§ Cómo resolverla
Transcribe sin cambios las líneas, empezando por la que contiene "leisure market in" y terminando en la que contiene "international business development.", ambas incluidas.

──────────

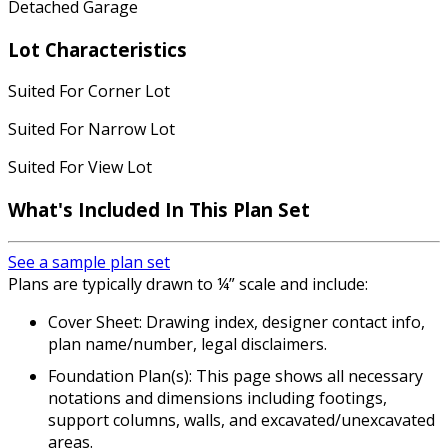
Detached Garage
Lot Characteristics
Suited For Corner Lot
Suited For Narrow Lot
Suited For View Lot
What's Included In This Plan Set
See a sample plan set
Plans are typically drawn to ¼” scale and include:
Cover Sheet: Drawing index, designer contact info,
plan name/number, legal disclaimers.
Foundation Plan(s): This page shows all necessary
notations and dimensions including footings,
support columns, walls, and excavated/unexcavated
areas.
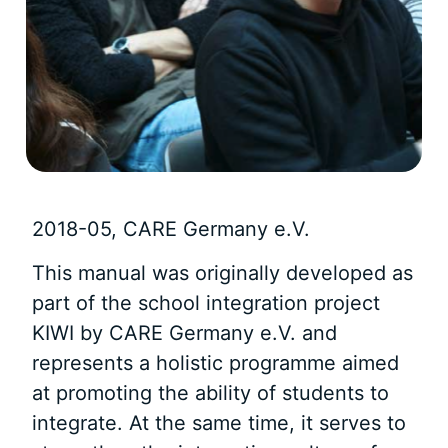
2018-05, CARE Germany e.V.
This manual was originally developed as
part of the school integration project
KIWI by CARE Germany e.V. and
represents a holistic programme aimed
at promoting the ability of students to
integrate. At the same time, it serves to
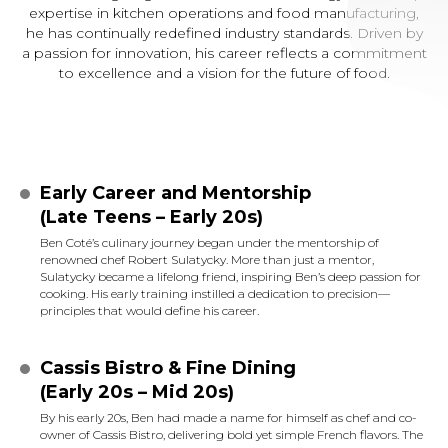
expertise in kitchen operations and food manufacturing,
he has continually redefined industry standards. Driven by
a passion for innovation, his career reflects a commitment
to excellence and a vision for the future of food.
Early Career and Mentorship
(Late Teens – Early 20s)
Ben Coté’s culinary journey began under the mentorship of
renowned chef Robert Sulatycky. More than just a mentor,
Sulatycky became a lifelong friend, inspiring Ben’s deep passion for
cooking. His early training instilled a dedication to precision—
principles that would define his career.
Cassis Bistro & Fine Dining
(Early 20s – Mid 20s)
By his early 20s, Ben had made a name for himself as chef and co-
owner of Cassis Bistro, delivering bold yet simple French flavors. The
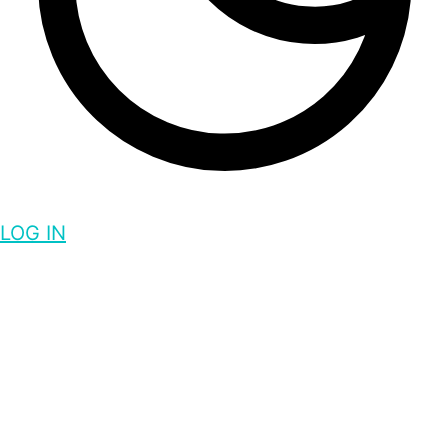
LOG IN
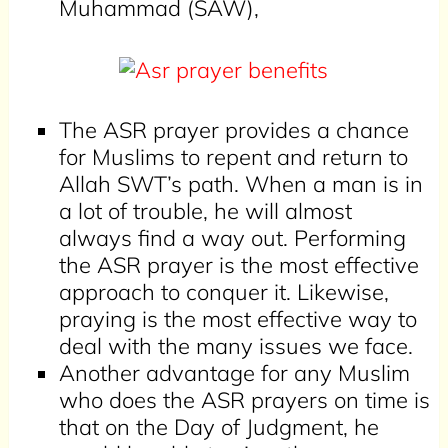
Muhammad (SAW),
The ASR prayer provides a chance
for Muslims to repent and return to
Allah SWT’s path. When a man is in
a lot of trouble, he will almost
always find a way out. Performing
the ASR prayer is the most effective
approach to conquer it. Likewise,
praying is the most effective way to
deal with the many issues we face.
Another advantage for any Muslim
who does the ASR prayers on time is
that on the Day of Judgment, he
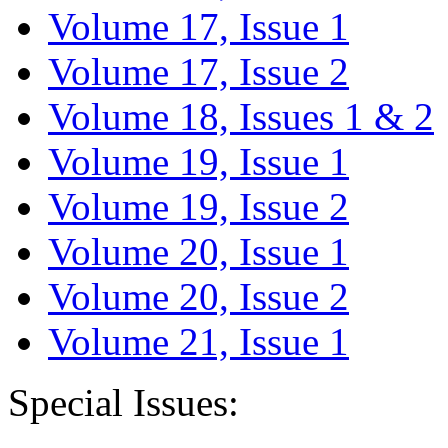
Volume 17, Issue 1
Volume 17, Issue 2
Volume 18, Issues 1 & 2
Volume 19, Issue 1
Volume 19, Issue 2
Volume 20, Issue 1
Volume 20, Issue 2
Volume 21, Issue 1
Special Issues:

──────────

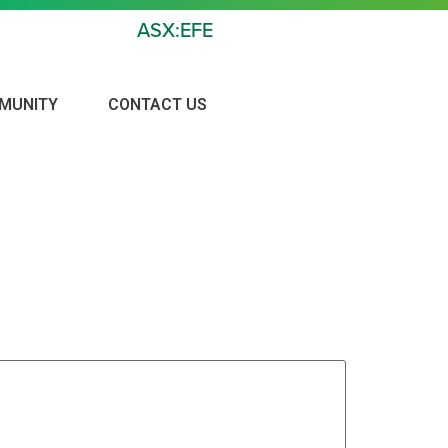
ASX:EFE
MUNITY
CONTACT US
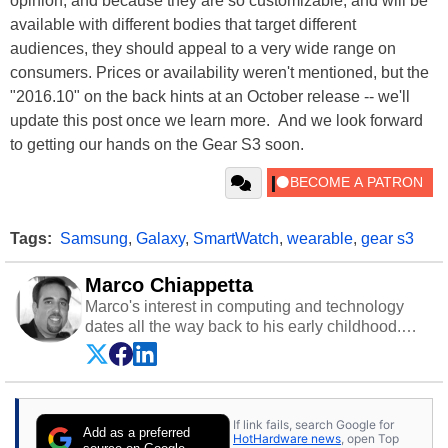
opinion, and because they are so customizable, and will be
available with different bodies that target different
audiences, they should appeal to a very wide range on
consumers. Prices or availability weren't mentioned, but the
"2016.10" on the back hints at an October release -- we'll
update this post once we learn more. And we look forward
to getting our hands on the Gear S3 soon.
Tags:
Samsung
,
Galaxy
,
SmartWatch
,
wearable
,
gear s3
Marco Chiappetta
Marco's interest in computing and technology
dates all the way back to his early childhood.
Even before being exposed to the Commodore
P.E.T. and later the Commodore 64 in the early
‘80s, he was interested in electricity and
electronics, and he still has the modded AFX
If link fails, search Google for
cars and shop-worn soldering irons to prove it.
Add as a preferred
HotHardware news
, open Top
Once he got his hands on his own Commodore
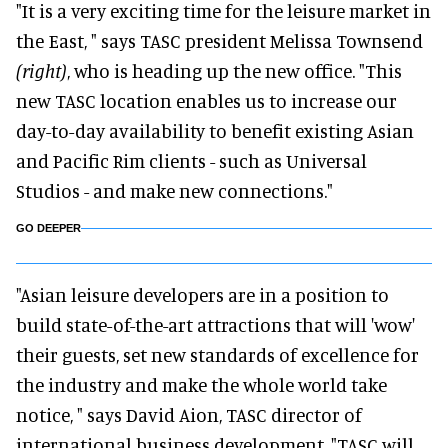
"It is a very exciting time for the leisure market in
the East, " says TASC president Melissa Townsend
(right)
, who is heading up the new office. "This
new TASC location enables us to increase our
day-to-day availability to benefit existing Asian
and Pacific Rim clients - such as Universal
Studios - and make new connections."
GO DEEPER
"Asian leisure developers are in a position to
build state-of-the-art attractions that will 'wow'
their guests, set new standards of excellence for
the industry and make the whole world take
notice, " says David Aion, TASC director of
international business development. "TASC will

──────────

§ Tarea resuelta
"It is a very exciting time for the leisure market in
the East, " says TASC president Melissa Townsend
(right)
, who is heading up the new office. "This
new TASC location enables us to increase our
day-to-day availability to benefit existing Asian
and Pacific Rim clients - such as Universal
Studios - and make new connections."
GO DEEPER
"Asian leisure developers are in a position to
build state-of-the-art attractions that will 'wow'
their guests, set new standards of excellence for
the industry and make the whole world take
notice, " says David Aion, TASC director of
international business development. "TASC will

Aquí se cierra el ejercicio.